Strategies such as the use of a cocktail of siRNAs silencing different mRNAs might be used in combination for targeting different pathways to provide a synergistic silencing effect given the complex pathological mechanisms and pathways involved in ALI/ARDS. Also, the use of targeting peptides to maximize uptake of vectors into alveolar cells or the codelivery of siRNA with other therapeutic agents may further improve the therapeutic outcomes. Innovative nebulization technologies are also needed to improve the delivery of siRNA/carrier to the distal lung while maintaining its integrity.

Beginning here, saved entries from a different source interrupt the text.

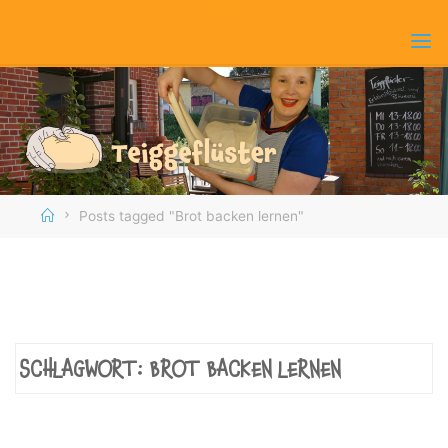
Skip
to
content
Home
Posts tagged "Brot backen lernen"
SCHLAGWORT:
BROT BACKEN LERNEN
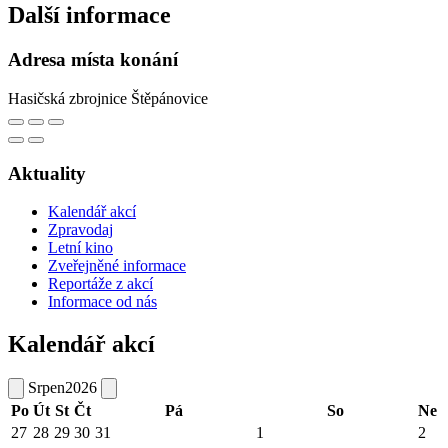
Další informace
Adresa místa konání
Hasičská zbrojnice Štěpánovice
Aktuality
Kalendář akcí
Zpravodaj
Letní kino
Zveřejněné informace
Reportáže z akcí
Informace od nás
Kalendář akcí
Srpen
2026
Po
Út
St
Čt
Pá
So
Ne
27
28
29
30
31
1
2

Besides the delivery issues, there still exist many limitations to overcome. These include safety issues, manufacturing scale-up, the development of inhalation devices that can both maintain siRNA integrity and be suitable for patients under mechanical ventilation. Further, the extrapolation of results from animal studies to human applications is another bottleneck regarding the big differences in the airways between rodents and humans. Various injury models should be combined to create a similar human ALI/ARDS model such as cecal ligation and puncture followed by hemorrhage rather than LPS injury alone. Moreover, in some studies, siRNA treatment was given preventively or in the early phase of the disease which is not practical in the clinical application where the diagnosis and treatment of ARDS are delayed. Frequently, the studies assessed only the inflammatory mediators’ levels without histopathological investigations which is an important point to consider especially when using nanoparticles since the inhalation of NPs itself can cause inflammation. Additionally, the fibroproliferation process may present another promising target for siRNA therapy besides the inflammatory process. Remarkably, most of the studies that investigated the efficiency of delivery vectors in ALI/ARDS used limited targets such as anti-TNF-α siRNA. Similarly, studies that investigated the potential therapeutic targets for siRNA in ALI/ARDS did not focus on the delivery strategies. However, for successful outcomes, both the targets and the delivery strategies should be considered while developing a siRNA therapy for ALI/ARDS. Despite the encouraging preclinical results, the authorities do not list any clinical trial on siRNA delivery against ALI/ARDS. Therefore, more work is needed to develop the appropriate carrier delivering siRNA to the right target in the suitable device to see the first inhalable siRNA-based therapy against ALI/ARDS in the near future.

Author contributions

Wei He conceived and designed the work. Makhloufi Zoulikha, Qingqing Xiao, and George Frimpong Boafo co-wrote the paper. Wei He, Zhongjian Chen, and Marwa A. Sallam commented and corrected the paper. All of the authors have read and approved the final manuscript.

Conflicts of interest

All the authors declare that this article content has no conflict of interest.